All of the technologies, services and offerings described above do not help you if you do not know how and in which combination to use them. To facilitate getting started and later on to facilitate planning projects and architectures SAP offers guidance as part of the Integration Solution Advisory Methodology (ISA-M) and provides so called missions as part of the Discovery Center (https://discovery-center.cloud.sap/missionssearch/event/).

These missions are full blown example projects including descriptions, material and coding and the idea is to get you started quickly while at the same time to provide you with a template for your own projects.

Wrap Up and Outlook


I had planned to wrap this blog up by starting with "This short blog has hopefully given you a comprehensive overview of SAP's Event-Driven Ecosystem". Well, I'm afraid the blog turned out to not be exactly short.
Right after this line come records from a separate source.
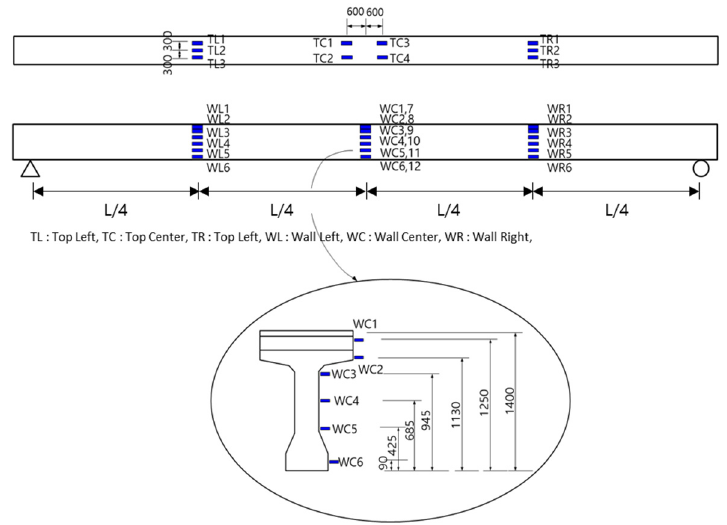
Figure 6. Positions of concrete gauges in the upper portion and on the side (NSM and EP methods).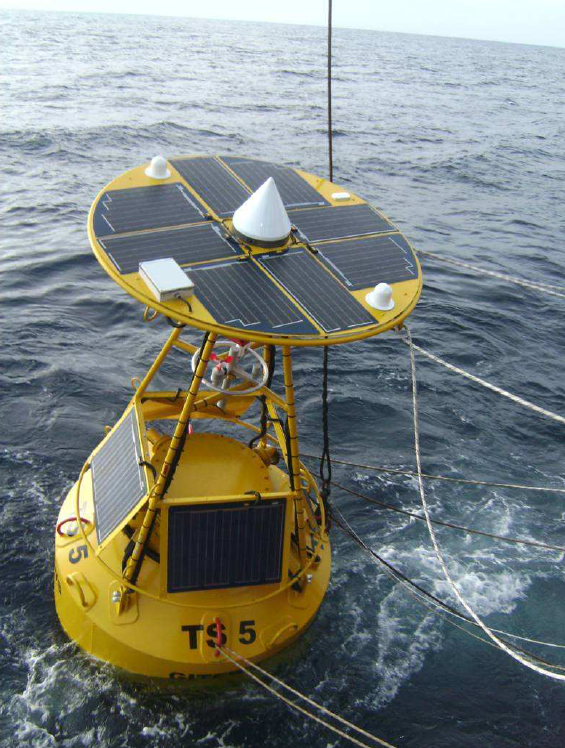
Figure 2b: GITEWS buoy TS5 during deployment operation. At the top ring the GPS antenna 2 Fig. 2b. GITEWS buoy TS5 during deployment operation. On (middle) is surrounded by the different communication antennas (BGAN, Iridium, PASTI). 3 the top ring the GPS antenna (middle) is surrounded by the The meteorological sensor arm is mounted inside the tower. Solar panels provide power for 4 different communication antennas (BGAN, Iridium, PASTI). The meteorological sensor arm is mounted inside the tower. Solar panels an uninterrupted operation. 5 provide power for uninterrupted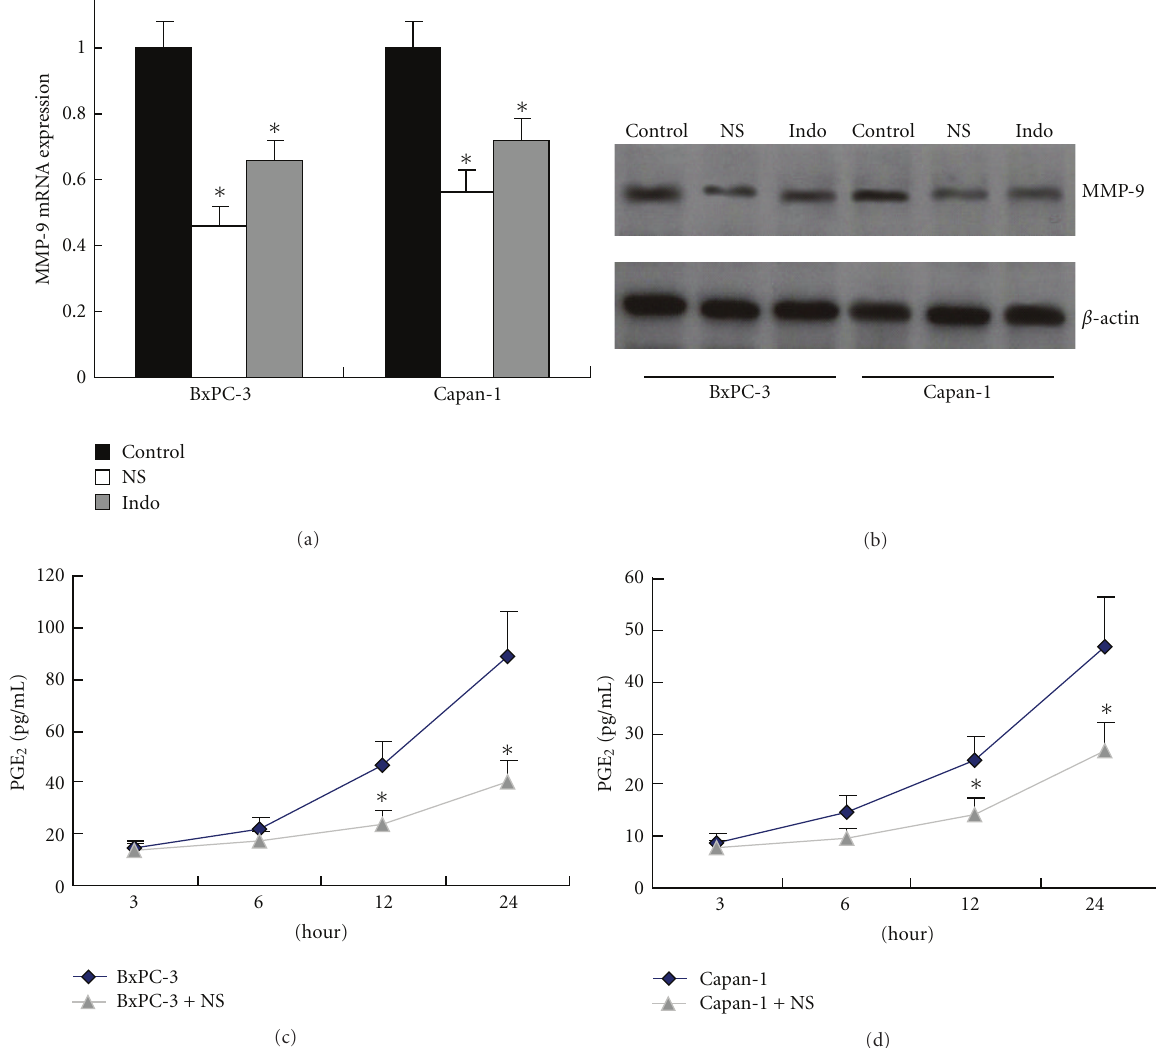
Figure 3: Inhibition of MMP-9 expression by NS398 or indomethacin (a) and (b) MMP-9 expression was inhibited in BxPC-3 and Capan- 1 cells after treatment with NS398 ( ∗ P < 0 . 01, resp., versus control ) or indomethacin ( ∗ P < 0 . 01, resp., versus control). (c), (d) PGE 2 protein levels were decreased in BxPC-3 and Capan-1 after treatment with NS398 for 12 hours ( ∗ P < 0 . 01, resp., versus control) or 24 hours ( ∗ P < 0 . 01, resp., versus control). Data are expressed as mean ± SD, n = 3. NS: NS398; indo: indomethacin.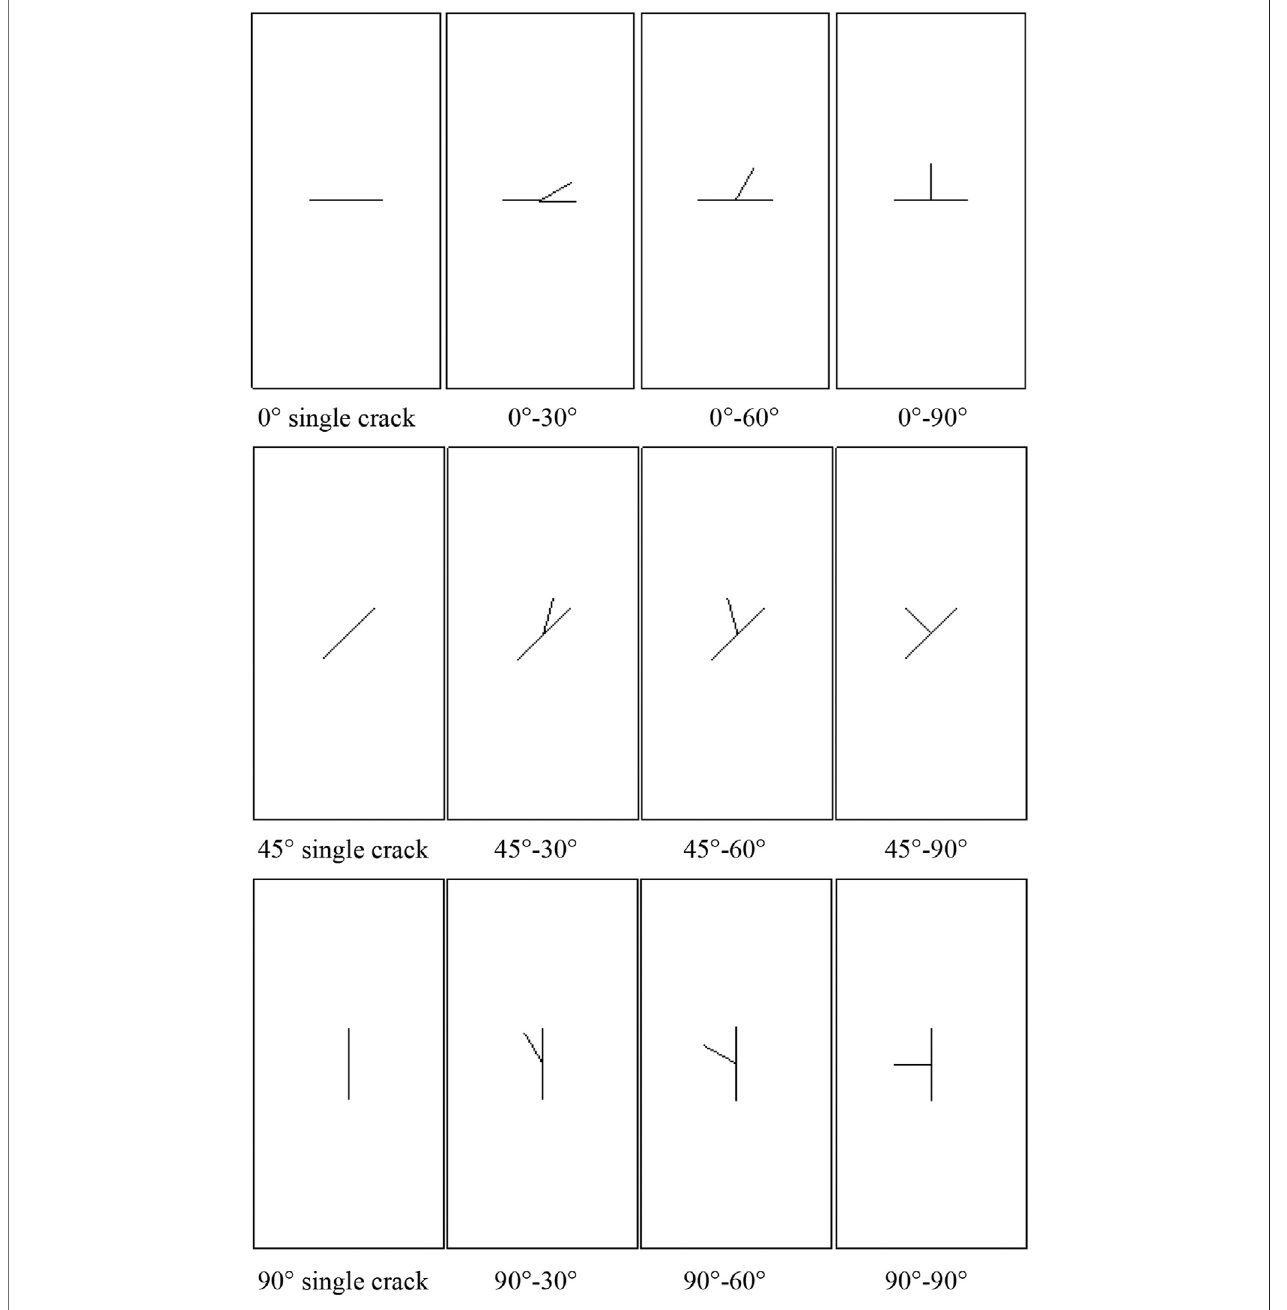
FIGURE 3 | Schematic diagram of the crack samples produced by the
Which is good - it shows how much SAP's Event-Driven Ecosystem has grown over the last months and years. And it will grow further because EDAs will become central for situational awareness and running a business successfully. Real time will simply be expected.

On a personal note, in the next weeks expect a few blogs that specifically look a little closer at SAP's event brokers. Specifically at SAP Integration Suite, advanced event mesh, that is a highly interesting offering and that I am quite excited about. Looking forward to sharing this excitement with you.